One of the volunteers once told me she never really fit in America, and so coming here and being an outsider and minority was less difficult. At least here she stands out because of the color of her skin rather than some indefinable question mark. Not an unfamiliar story. Many of the expats living in Cambodia have “escaped” to find a familiarity they never could at home. I have seen volunteers fall so deeply in love with the culture that their integration seemed more like a homecoming than a willful assimilation into a new culture. But that certainly isn’t the case for everyone who travels abroad. I would venture to say for my host mother’s family living in Jacksonville, eating Amok fish, speaking Khmer, and attending Pagoda regularly, they are no more American than I am Cambodian. That is to say, we have witnessed another culture, and let ourselves be boiled down into that great melting pot without giving up our essence. We are wholly part, and yet wholly separate from the place we are living in.

I will take with me a deeper appreciation for my family as a result of living in a world rarely dominated by thoughts of the individual. I am more tolerant, more peaceful, and forgiving as a result of watching Cambodians step back from conflict that won’t benefit anyone. I am proud to say I am no longer afraid of spiders and creeping night-time things. And I understand that living with less does not make you less happy. At the same time, I hope to leave my female students with a sense of bravery and courage in the face of adversity. I hope to leave my co-teachers with a passion for their work as opposed to a feeling of obligation. And I hope to see my community embrace their civic responsibility more fully as a result of my service to make a brighter, more sustainable future for Cambodia.

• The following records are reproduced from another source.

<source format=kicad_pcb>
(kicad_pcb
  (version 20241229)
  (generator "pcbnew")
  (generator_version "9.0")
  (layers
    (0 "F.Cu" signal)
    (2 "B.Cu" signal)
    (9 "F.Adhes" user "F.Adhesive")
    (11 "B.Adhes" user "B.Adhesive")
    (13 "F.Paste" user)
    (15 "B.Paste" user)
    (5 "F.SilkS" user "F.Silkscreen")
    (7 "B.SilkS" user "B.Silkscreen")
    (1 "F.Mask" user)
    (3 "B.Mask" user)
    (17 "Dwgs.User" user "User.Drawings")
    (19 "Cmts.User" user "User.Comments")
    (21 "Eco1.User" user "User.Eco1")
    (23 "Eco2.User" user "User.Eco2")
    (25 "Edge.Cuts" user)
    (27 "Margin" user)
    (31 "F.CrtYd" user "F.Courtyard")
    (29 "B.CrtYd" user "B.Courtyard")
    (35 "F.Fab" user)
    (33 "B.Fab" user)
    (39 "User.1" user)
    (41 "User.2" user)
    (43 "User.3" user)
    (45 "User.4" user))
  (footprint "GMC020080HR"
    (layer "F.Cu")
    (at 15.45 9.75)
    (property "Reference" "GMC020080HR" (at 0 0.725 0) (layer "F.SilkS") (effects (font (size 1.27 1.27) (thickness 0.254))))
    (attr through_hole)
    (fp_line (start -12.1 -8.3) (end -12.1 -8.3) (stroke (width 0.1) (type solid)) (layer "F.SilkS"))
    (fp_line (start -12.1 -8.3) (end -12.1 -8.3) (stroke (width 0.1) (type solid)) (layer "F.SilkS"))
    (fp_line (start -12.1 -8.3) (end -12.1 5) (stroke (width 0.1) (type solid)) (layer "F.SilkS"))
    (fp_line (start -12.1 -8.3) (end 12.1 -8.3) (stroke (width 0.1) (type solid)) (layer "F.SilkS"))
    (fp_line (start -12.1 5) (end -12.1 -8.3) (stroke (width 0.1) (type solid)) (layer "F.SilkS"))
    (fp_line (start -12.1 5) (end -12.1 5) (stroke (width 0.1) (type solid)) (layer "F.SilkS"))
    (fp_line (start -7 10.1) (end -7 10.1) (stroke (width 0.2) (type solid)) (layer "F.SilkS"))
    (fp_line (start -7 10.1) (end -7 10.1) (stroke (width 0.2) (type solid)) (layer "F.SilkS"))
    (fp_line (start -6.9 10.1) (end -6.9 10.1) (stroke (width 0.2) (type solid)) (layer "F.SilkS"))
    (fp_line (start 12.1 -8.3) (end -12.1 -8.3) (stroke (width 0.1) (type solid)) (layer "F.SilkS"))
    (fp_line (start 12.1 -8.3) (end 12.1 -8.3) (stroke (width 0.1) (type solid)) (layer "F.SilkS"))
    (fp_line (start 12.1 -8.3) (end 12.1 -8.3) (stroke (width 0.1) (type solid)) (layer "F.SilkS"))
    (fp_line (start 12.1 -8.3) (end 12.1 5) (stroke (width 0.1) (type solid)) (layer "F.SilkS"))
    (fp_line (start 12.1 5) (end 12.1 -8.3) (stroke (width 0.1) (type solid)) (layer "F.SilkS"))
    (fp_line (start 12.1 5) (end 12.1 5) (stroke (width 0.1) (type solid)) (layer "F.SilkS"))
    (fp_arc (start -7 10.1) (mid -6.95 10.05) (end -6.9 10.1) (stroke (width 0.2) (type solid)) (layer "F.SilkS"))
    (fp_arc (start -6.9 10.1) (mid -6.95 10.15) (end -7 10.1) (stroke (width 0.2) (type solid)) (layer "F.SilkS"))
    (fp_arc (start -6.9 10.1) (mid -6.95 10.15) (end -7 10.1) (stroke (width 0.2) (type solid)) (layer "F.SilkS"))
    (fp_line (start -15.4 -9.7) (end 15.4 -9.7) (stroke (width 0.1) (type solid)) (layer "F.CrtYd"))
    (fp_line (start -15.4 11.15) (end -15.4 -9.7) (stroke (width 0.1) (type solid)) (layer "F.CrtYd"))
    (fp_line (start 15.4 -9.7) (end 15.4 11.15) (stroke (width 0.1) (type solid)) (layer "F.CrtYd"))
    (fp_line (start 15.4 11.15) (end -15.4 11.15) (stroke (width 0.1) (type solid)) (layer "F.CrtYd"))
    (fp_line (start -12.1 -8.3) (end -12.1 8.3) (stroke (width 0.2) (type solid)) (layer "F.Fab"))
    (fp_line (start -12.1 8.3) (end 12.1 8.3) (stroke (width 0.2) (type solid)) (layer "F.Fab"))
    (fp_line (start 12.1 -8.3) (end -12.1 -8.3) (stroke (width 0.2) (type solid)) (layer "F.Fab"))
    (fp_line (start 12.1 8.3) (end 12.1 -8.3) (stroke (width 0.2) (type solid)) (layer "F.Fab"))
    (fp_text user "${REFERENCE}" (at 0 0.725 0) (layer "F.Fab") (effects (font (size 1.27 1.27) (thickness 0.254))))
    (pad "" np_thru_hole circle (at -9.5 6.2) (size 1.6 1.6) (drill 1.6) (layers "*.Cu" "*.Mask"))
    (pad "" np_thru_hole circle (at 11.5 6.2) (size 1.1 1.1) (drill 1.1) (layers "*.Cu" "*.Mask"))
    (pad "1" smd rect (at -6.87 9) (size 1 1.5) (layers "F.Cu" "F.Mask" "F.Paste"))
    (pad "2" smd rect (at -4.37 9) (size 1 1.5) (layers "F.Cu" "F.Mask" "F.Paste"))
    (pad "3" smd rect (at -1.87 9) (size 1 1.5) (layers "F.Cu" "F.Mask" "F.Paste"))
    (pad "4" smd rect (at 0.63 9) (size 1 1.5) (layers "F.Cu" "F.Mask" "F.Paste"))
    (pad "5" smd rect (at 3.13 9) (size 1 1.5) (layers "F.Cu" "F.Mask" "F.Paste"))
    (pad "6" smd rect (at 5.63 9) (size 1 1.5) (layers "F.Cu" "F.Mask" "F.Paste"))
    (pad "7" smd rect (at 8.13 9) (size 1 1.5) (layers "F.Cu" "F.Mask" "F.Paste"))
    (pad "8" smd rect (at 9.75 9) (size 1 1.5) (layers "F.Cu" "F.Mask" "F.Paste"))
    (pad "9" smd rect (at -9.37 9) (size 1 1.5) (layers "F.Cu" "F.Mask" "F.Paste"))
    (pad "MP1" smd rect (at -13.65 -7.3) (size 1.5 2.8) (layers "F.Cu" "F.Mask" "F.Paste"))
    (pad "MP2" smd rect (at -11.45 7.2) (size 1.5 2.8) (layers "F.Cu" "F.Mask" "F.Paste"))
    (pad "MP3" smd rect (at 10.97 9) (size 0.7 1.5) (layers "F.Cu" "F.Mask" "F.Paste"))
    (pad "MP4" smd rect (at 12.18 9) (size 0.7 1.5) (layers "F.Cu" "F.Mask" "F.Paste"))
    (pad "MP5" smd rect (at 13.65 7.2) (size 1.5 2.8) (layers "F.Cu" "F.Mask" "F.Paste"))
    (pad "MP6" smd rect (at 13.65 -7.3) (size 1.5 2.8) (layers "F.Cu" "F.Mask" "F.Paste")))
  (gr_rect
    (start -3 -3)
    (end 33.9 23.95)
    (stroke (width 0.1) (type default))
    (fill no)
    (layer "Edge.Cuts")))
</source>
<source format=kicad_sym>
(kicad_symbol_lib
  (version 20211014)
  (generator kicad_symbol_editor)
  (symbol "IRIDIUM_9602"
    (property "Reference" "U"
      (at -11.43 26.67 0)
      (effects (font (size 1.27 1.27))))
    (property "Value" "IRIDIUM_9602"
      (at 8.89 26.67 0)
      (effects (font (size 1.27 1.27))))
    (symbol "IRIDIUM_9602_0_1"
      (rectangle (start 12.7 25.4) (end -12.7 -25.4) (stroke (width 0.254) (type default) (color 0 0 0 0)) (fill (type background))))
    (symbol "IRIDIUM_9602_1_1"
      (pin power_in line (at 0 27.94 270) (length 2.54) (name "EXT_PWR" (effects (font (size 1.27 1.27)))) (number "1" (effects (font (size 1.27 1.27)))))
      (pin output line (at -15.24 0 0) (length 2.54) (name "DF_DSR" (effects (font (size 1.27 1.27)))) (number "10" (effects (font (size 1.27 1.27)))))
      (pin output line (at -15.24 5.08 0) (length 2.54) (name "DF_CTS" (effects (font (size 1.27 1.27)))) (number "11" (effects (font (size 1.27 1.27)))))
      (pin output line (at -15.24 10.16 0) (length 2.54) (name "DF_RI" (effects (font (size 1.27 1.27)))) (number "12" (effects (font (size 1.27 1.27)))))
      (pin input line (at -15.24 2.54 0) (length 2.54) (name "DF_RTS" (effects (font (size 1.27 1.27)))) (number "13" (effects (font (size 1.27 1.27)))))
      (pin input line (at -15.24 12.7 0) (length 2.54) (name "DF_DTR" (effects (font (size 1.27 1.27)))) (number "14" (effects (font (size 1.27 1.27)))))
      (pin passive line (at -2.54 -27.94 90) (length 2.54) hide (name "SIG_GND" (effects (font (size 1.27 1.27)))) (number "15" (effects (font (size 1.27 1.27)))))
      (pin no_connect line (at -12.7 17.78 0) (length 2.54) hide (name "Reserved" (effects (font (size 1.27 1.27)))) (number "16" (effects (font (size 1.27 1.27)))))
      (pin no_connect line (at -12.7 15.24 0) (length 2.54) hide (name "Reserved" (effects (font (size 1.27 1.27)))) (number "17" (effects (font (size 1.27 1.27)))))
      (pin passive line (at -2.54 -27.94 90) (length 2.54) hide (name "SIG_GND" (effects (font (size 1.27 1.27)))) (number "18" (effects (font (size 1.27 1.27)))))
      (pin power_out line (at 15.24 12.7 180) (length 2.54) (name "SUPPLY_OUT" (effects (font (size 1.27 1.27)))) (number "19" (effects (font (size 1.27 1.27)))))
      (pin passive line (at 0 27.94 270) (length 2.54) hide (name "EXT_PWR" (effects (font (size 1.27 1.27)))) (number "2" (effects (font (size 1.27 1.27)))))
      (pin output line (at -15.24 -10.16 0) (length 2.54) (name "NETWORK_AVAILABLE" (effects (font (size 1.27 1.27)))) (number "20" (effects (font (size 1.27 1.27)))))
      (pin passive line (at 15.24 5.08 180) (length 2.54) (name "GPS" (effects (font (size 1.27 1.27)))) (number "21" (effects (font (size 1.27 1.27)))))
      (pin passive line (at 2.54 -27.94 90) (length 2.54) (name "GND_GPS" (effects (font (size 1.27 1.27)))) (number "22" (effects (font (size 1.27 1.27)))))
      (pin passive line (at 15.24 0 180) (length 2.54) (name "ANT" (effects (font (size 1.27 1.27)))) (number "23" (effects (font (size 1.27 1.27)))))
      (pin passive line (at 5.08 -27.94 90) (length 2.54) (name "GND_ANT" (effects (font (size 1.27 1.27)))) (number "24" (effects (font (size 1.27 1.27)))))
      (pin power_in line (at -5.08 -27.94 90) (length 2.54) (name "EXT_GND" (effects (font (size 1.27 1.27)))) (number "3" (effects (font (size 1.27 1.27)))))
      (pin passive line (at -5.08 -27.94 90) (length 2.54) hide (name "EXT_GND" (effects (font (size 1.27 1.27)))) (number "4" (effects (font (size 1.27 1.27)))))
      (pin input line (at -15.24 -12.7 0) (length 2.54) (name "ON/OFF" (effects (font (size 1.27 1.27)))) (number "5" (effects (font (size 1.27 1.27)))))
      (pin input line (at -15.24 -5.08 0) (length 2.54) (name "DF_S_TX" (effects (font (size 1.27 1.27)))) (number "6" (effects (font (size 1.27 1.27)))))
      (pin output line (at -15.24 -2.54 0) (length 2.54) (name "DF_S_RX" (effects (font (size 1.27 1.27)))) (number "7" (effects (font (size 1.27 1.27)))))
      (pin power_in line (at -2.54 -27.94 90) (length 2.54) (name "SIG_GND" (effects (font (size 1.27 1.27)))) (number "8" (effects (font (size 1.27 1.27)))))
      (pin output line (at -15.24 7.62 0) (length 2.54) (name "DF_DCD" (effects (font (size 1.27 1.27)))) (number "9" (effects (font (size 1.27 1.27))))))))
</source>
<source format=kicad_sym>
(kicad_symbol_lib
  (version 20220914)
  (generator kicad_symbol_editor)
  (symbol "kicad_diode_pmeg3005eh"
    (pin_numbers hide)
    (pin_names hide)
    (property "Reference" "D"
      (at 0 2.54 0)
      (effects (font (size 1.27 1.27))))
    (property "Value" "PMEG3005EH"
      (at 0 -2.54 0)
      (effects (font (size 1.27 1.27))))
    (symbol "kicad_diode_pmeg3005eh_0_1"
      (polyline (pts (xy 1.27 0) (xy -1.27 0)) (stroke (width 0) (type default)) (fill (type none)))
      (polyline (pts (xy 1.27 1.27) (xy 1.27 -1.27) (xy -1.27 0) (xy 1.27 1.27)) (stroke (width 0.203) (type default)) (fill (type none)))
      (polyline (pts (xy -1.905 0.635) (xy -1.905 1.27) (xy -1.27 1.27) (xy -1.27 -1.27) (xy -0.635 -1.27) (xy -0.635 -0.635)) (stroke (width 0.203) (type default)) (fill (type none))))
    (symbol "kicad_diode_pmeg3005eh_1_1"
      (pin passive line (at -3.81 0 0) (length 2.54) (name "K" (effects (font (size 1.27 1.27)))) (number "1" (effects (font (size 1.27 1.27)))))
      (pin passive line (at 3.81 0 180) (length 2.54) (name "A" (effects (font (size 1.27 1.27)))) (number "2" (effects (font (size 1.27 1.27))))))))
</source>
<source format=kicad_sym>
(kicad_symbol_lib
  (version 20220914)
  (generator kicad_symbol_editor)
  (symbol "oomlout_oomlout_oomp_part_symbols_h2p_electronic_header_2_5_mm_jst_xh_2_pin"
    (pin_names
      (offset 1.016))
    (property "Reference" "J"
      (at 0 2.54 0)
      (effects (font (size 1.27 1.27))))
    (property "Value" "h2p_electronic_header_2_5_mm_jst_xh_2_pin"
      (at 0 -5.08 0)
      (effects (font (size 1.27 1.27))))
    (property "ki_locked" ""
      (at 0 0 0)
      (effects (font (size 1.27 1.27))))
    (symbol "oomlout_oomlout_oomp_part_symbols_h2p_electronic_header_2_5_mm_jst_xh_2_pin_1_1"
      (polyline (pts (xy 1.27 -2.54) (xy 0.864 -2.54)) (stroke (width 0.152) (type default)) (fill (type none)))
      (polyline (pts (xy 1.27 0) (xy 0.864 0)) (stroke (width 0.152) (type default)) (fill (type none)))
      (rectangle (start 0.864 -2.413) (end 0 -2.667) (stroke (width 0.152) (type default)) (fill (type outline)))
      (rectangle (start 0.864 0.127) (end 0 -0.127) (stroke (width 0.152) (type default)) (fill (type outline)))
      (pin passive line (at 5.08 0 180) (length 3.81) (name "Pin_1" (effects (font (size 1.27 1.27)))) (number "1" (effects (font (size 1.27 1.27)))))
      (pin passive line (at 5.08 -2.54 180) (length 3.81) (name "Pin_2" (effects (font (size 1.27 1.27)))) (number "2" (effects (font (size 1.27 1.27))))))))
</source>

No doubt about it -- Cambodia has left its mark on me. That’s not to say I identify with or am willing to embrace every aspect of this culture, but it has polished some of my undefined edges, and helped me fill in some of the blanks to that age old question, “Who am I?” With every step we take farther from home, we leave footprints behind us, but in the end, it is us who are changed the most. Give me a wheel of brebis and a bottle of côte du rhone and I’ll happily tell you what a Francophile I’ve become as a result of my junior year abroad. For those of you thinking, “I told you so” (ahem, mother), go ahead and say it. Each place I’ve lived has changed me – I believe for the better – and yet, as I look forward to the next chapter in my life, I am happy to say, “There’s no place like home.”